• **What you need to do**
The listing, minus its pictures, is to be given again exactly.
*** Opening Supplied data ***
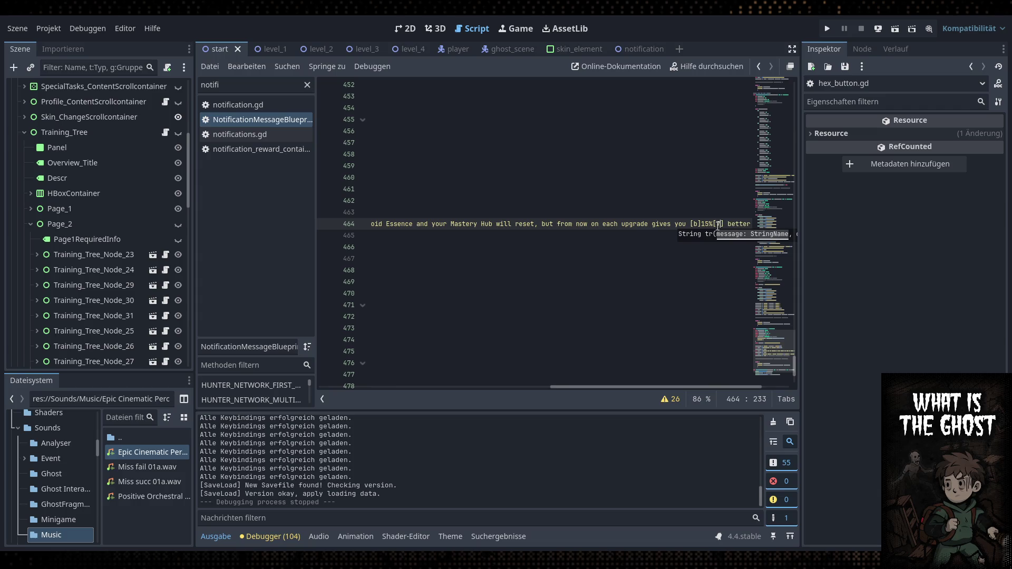
type("b")
scroll(691, 386, "right", 3)
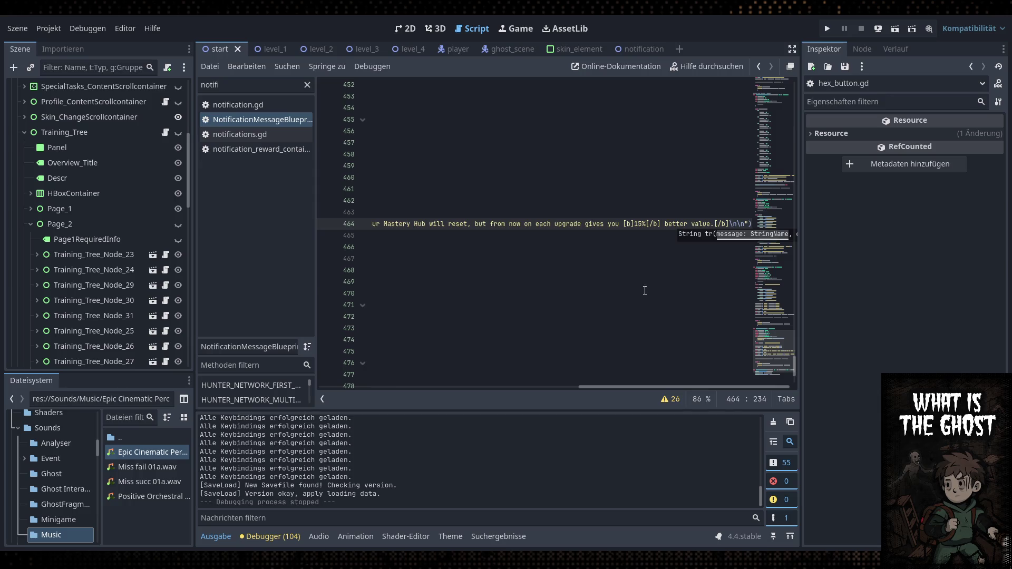
left_click(649, 283)
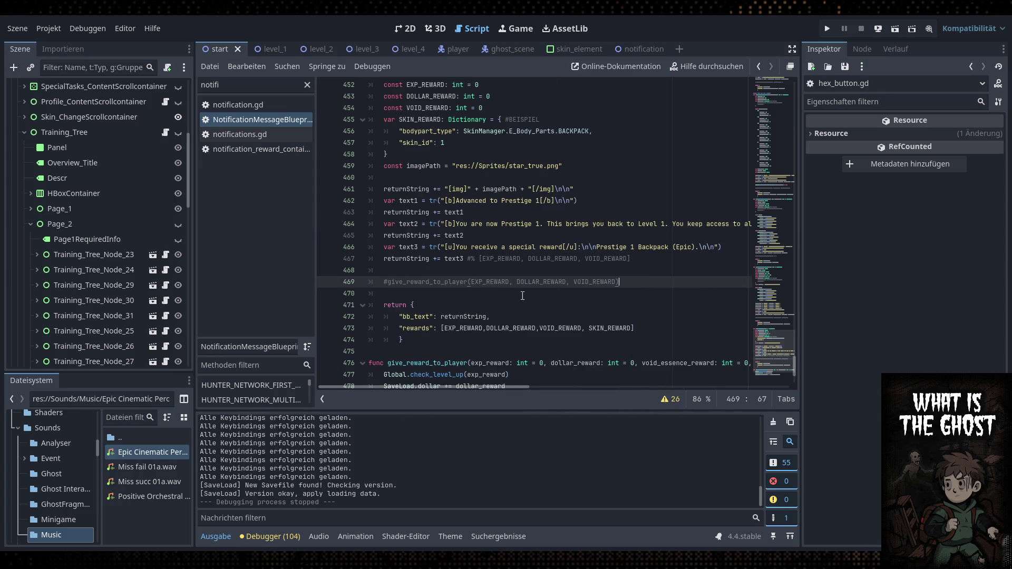
left_click(555, 238)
*** Closing Supplied data ***
• **Exercise response**
type("b")
scroll(691, 386, "right", 3)
left_click(649, 283)
left_click(555, 238)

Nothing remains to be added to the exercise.